The effectiveness of electrical stimulation in producing spinal fusion

Detailed findings of this study can be found in a new article, “The effect of electrical stimulation therapies on spinal fusion: a cross-disciplinary systematic review and meta-analysis of the preclinical and clinical data,” by Ethan Cottrill and colleagues, published today in the Journal of Neurosurgery: Spine.

Background: Each year in the United States approximately 400,000 persons undergo spinal fusion surgery for spinal instability, pain, and/or loss of function. For some of these people, surgery alone does not produce complete spinal fusion. In those cases, adjuvant therapies must be instituted to aid in the process of bone healing.

One of these therapies is electrical stimulation. There are three types of electrical stimulation therapy in use today: direct current stimulation, capacitive coupling stimulation, and inductive coupling stimulation (also known as pulsed electromagnetic field).

Direct current stimulation requires implantation of a stimulation device, which is usually done at the time of spinal fusion surgery. The device is small and is placed under the skin on the patient’s back. Via electrodes, the device delivers a small direct current of electricity to the area where fusion needs to occur. The battery powering the device is good for 6 to 12 months; after that time, it can be removed or remain in place as the patient or physician deems appropriate.

Capacitive and inductive coupling stimulation therapies are noninvasive. With capacitive coupling stimulation, two small electrode pads are placed on the skin over the region of desired bone fusion. These pads produce an electrical field surrounding that region when powered by an external alternating current generator. This device is worn by the patient for 6 to 9 months and operates approximately 24 hours per day. Inductive coupling stimulation involves the use of electromagnetic coils placed on the skin over the site of anticipated bone fusion. Alternating current produces an electromagnetic field to induce bone fusion. This device need only be used for 30 minutes to 2 hours per day until fusion is confirmed.

Each therapy has a particular mechanism of action and carries advantages and disadvantages.

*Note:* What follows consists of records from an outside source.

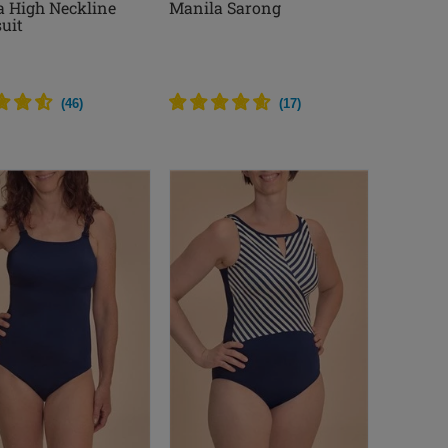
a High Neckline
Manila Sarong
uit
(
46
)
(
17
)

These are all described and compared in the paper by Cottrill and colleagues.

Present Study: Application of direct or alternating electrical current has been shown to induce and speed up the process of bone healing following spine fusion surgery. Evidence for this has come from small studies. Cottrill and colleagues set out to pool the data from small studies on the effects of electrical stimulation therapies and to comprehensively assess these effects overall and in specific subgroups.

The authors performed a systematic review of all English-language articles describing the effects of electrical stimulation therapies on spinal bone fusion. Applying specific inclusion criteria, they narrowed the studies down to 17 preclinical and 16 clinical studies. Meta-analyses of data from all of the studies that included a control group were also performed (11 preclinical studies [257 animals] and 13 clinical studies [2,144 patients]).

The authors found, overall, that electrical stimulation was effective at augmenting spinal fusion. They found nearly a fivefold increase in the odds of successful bone fusion in animals and a greater than twofold increase in patients treated with electrical stimulation therapy.

With respect to the various types of stimulation therapy, the authors found that in animals the effects of direct current stimulation on spinal fusion were very beneficial, whereas the effects of inductive coupling stimulation were little different from no electrical stimulation at all. (No preclinical studies involved the use of capacitive coupling stimulation.)

In humans, both direct current stimulation and inductive coupling stimulation were highly effective in aiding spinal fusion. The authors were unable to find a difference in efficacy between these two types of electrical stimulation therapies. Only one study of capacitive coupling stimulation therapy in humans fit the inclusion criteria of the systematic review, and that paper showed no statistically significant difference between fusion rates in patients who received electrical stimulation and those who did not (control group).

In a subgroup analysis of clinical studies, the authors found that the number of spinal levels that were fused and whether instrumentation was used did not change the effectiveness of electrical stimulation devices. They also found that these devices improved the rates of fusion in patient groups prone to have difficulty in achieving total spinal fusion, such as patients with difficult-to-treat spines and smokers.

When asked about the importance of the study, the senior author, Daniel Sciubba, MD, said, “We were surprised by how large an effect these therapies have on spinal fusion. It was also encouraging to see that the preclinical data aligned with the clinical evidence, which supports future translational research efforts in spine surgery. Ultimately, we hope our findings will help to inform patients and providers to enhance outcomes following spinal fusion.”

Disclosure: Dr. Goodwin reports being a consultant for Augmedics and ROM3, having an ownership stake in AOSpine/NREF, and receiving textbook royalties from Kendall Hunt. Dr. Theodore receives royalties from DePuy and Globus Medical Inc.; he is a consultant for Globus. Dr. Witham reports receiving non-study-related grant support from the Gordon and Marilyn Macklin Foundation and from Eli Lilly and Company; he is a consultant for DePuy Synthes Spine. Dr. Sciubba is a consultant for Baxter, DePuy Synthes, Globus, K2M, Medtronic, NuVasive, and Stryker. Mr. Cottrill reports receiving non-study-related grant support from the National Institute on Aging (F30AG063445).